Ugandan President Yoweri Museveni won a decisive re-election victory on Saturday, elections officials said, but his main rival Bobi Wine alleged widespread fraud and said citizens should reject the result.
Museveni won with 58.6% of the vote, seeing off a stiff battle from 38-year-old singer Robert Kyagulanyi Sentamu aka Bobi Wine.
Bobi Wine, who had rallied young Ugandans behind his call for political change, called the results a complete fraud.
“It’s an election that was taken over by the military and the police,” he said in a phone interview from inside his home in the capital, Kampala, which was surrounded by soldiers who he said had forbidden him from leaving.
“It further exposes how dictatorial the Museveni regime is, It’s a mockery of democracy,” Bobi Wine added.
The army’s deputy spokesman, Deo Akiiki, told Reuters that security officers at Wine’s house were assessing threats he could face by going out.
After the results were announced, many neighborhoods in normally bustling Kampala were unusually quiet as nightfall approached. Soldiers and police who had patrolled throughout the day remained on the streets in large numbers, witnesses said.
Hundreds of the president’s supporters rode motorcycles from the election tallying centre to downtown, where people danced with posters bearing the president’s face.
Museveni, 76 and in power for 35 years, campaigned for another term arguing his long experience in office makes him a good leader and promising to keep delivering stability and progress.
Bobi Wine, galvanised young Ugandans with his calls for political change and pledged to end what he calls dictatorship and widespread corruption.
On Friday, Bobi said he had video proof of voting fraud and would share the videos as soon as internet connections were restored.
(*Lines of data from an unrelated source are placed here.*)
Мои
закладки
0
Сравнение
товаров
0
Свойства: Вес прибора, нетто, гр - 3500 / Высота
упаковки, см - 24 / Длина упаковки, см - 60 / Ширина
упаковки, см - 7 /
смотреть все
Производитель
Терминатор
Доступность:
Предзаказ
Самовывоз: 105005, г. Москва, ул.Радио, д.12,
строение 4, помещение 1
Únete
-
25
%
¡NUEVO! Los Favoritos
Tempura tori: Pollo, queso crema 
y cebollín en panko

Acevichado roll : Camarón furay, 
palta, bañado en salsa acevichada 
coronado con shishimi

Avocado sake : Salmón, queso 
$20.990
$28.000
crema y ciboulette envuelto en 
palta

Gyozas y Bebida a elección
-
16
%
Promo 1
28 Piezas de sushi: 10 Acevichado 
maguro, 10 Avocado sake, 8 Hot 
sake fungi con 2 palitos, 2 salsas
The government ordered the internet shut down the day before the election, and the blackout was still in place.
Electoral Commission Chairman Simon Byabakama said on Friday that under Ugandan law, the burden of proof rested with Wine.
In the parliamentary election, where candidates were vying for 529 seats, results were still coming in but media reported that 56 candidates from Bobi Wine’s National Unity Platform (NUP) had won their races, while the Forum for Democratic Change (FDC), previously the largest opposition party, had so far won 34 seats.
The country’s vice president, Edward Ssekandi, was one of a number of senior ruling party lawmakers who lost their seats, according to broadcaster NTV Uganda.
The FDC won 35 seats in the 2016 election, but the NUP had no seats in the previous parliament – Wine was elected as an independent and joined the party last year.